Commanders and leaders
- Francisco Díaz Pimienta João Rodrigues de Vasconcelos e Sousa: Andrew Carter

Strength
- 1,400 soldiers 600 sailors 10 ships: 600 men

Casualties and losses
- Minimum: 770 prisoners 380 enslaved African & Indigenous 40 guns

= Iberian capture of Providencia =

The Spanish and Portuguese conquest of Providencia took place on 17 May 1641 and was an amphibious expedition against the Piracy in the Caribbean in order to seize the island from its English settlers' control. The Spanish and Portuguese fleet carrying 2,000 men captured the island and took so much gold and slaves that the value of the plunder was estimated at above half a million ducats.

==Background==
Determined to expel the English, the Spanish crown ordered veteran Admiral Don Francisco Díaz Pimienta to take his battle fleet to expunge the intruder settlement. Díaz Pimienta, along with the Portuguese Count of Castel-Melhor João Rodrigues de Vasconcelos e Sousa, appeared off Providencia Island with his 400- ton flagship San Juan; the 800-ton, foreign-built viceflag Sansón under Jerónimo de Ojeda; the 400-ton galleons Jesús María del Castillo and San Marcos; the 300-ton ships Santa Ana, Teatina, and Comboy; the auxiliary San Pedro; and three lesser craft of 70–80 tons apiece.
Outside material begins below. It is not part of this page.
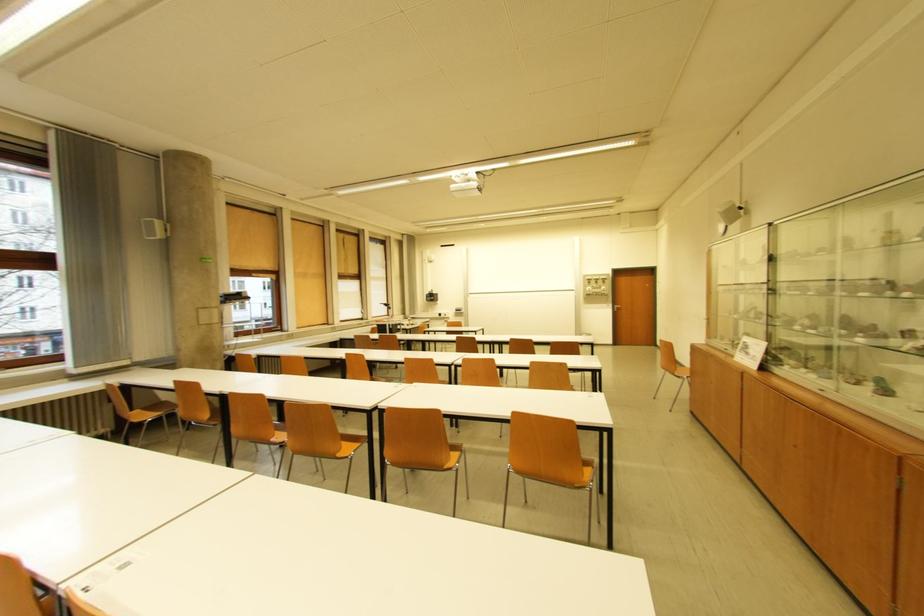
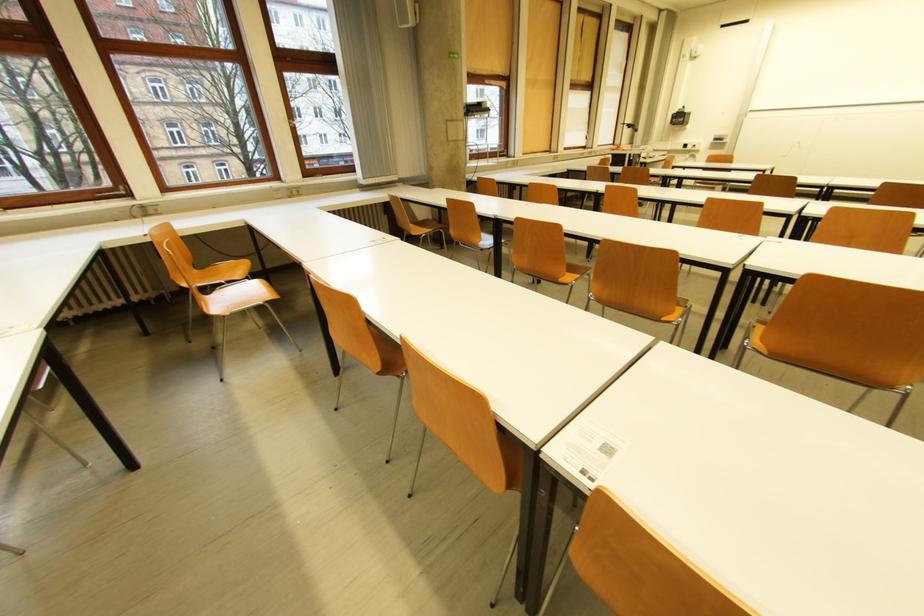
Find the pixel in the second image that matches pixel 177 387 in the first image.

(451, 206)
The expedition bears a total of 600 sailors and 1,400 soldiers.

==Action==
The attackers were again stymied by Providencia’s reefs, spending several days searching for a safe landing place. On 19 May San Marcos struck an outcropping and was severely damaged; retiring toward Cartagena, taking 270 troops and one-third of the Spanish siege train. Díaz Pimienta eventually decided to make a thrust directly into the main English harbor at dawn on 24 May with 1,200 men, hoping to catch his enemy offguard.

The gamble paid off: Spanish and Portuguese troops waded through the surf and stormed the intricate system of English trenches and parapets with cold steel. The defenders were driven back within their keep, and the Spanish and Portuguese manhandled English artillery pieces into new emplacements to open up a close-range bombardment.
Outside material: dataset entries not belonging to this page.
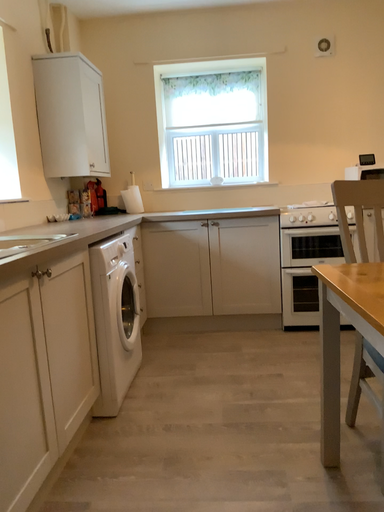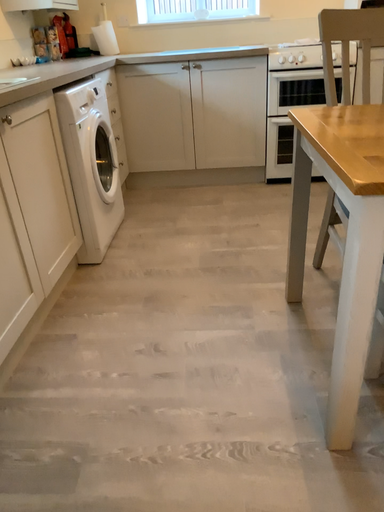
Question: How did the camera likely rotate when shooting the video?

Choices:
 (A) rotated upward
 (B) rotated downward

Answer: (B)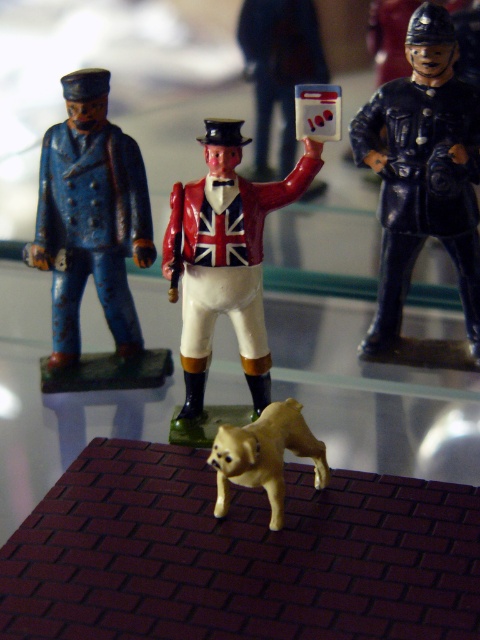
In the scene shown: Which of these two, glossy dark blue uniform at right or shiny gold dog at center, stands taller?

Standing taller between the two is glossy dark blue uniform at right.

Is glossy dark blue uniform at right in front of shiny gold dog at center?

No, it is not.

Is point (368, 161) behind point (218, 460)?

Yes.

This screenshot has height=640, width=480. Find the location of `glossy dark blue uniform at right`. glossy dark blue uniform at right is located at coordinates (422, 172).

Is matte blue uniform at left below shiny red plastic figure at center?

Actually, matte blue uniform at left is above shiny red plastic figure at center.

Is matte blue uniform at left shorter than shiny red plastic figure at center?

In fact, matte blue uniform at left may be taller than shiny red plastic figure at center.

Is point (66, 125) positioned after point (202, 198)?

That is True.

At what (x,y) coordinates should I click in order to perform the action: click on matte blue uniform at left. Please return your answer as a coordinate pair (x, y). The image size is (480, 640). Looking at the image, I should click on (91, 218).

In the scene shown: Is shiny red plastic figure at center thinner than shiny gold dog at center?

In fact, shiny red plastic figure at center might be wider than shiny gold dog at center.

Which is more to the right, shiny red plastic figure at center or shiny gold dog at center?

From the viewer's perspective, shiny gold dog at center appears more on the right side.

The height and width of the screenshot is (640, 480). What do you see at coordinates (225, 259) in the screenshot?
I see `shiny red plastic figure at center` at bounding box center [225, 259].

The image size is (480, 640). I want to click on shiny red plastic figure at center, so click(225, 259).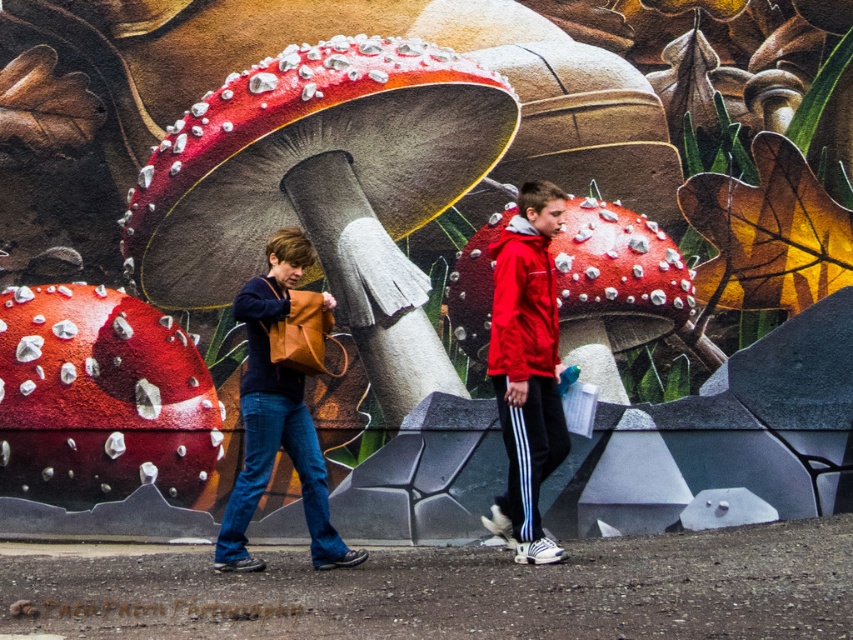
Question: Does red matte jacket at center appear on the left side of matte red jacket at center?

Choices:
 (A) yes
 (B) no

Answer: (B)

Question: Which object is positioned farthest from the red matte jacket at center?

Choices:
 (A) matte red jacket at center
 (B) matte brown leather bag at left
 (C) matte brown leather bag at center-left

Answer: (C)

Question: Does red matte jacket at center have a smaller size compared to matte red jacket at center?

Choices:
 (A) no
 (B) yes

Answer: (A)

Question: Which of the following is the farthest from the observer?

Choices:
 (A) matte red jacket at center
 (B) matte brown leather bag at center-left

Answer: (B)

Question: Is matte brown leather bag at left closer to camera compared to red matte jacket at center?

Choices:
 (A) yes
 (B) no

Answer: (B)

Question: Which point is closer to the camera taking this photo?

Choices:
 (A) (517, 256)
 (B) (546, 264)
 (C) (265, 296)

Answer: (A)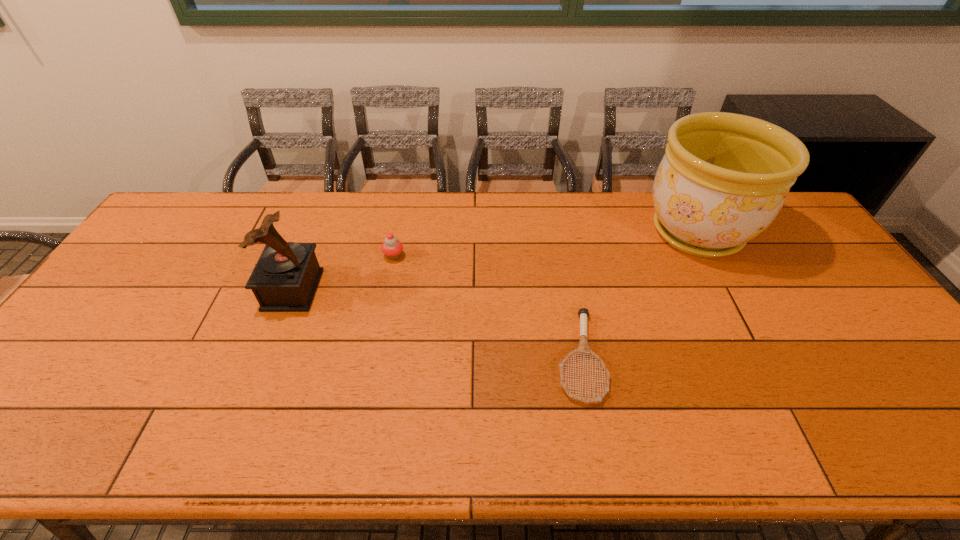
Locate an element on the screen. This screenshot has width=960, height=540. vacant space that satisfies the following two spatial constraints: 1. at the horn opening of the nearest object; 2. on the right side of the second tallest object is located at coordinates [x=266, y=356].

Locate an element on the screen. vacant space that satisfies the following two spatial constraints: 1. on the front side of the second object from left to right; 2. on the right side of the tennis racket is located at coordinates (373, 356).

Image resolution: width=960 pixels, height=540 pixels. I want to click on vacant space that satisfies the following two spatial constraints: 1. at the horn opening of the phonograph_record; 2. on the left side of the nearest object, so click(266, 356).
At this point, Providencia’s residents sent out two flags of truce, requesting terms. The next day (25 May), Díaz Pimienta and João Rodrigues de Vasconcelos e Sousa accepted the surrender of the fort along with 40 guns, 380 slaves, and all English goods on the island. The 770 inhabitants surrendered on the understanding they would be repatriated to Europe; the Spanish commander-in-chief installed a new garrison under Vice Admiral de Ojeda. The Spanish and Portuguese fleet then prepared to weigh, except for the Portuguese Ajuda, which attempted to sail for Portugal in order to aid their comrades in the new fight to restore full sovereignty to Portugal from Spanish control. Instead, the ship was wrecked on Providencia’s reefs. Furious, Díaz Pimienta ordered two of its officers shot and their bodies displayed on the twisted wreckage as a warning to others.

==Aftermath==
The victorious Spanish admiral was accorded a hero’s welcome at Cartagena de Indias, later being awarded with a knighthood in the Order of Santiago. The vast majority of the English prisoners were sent back to England.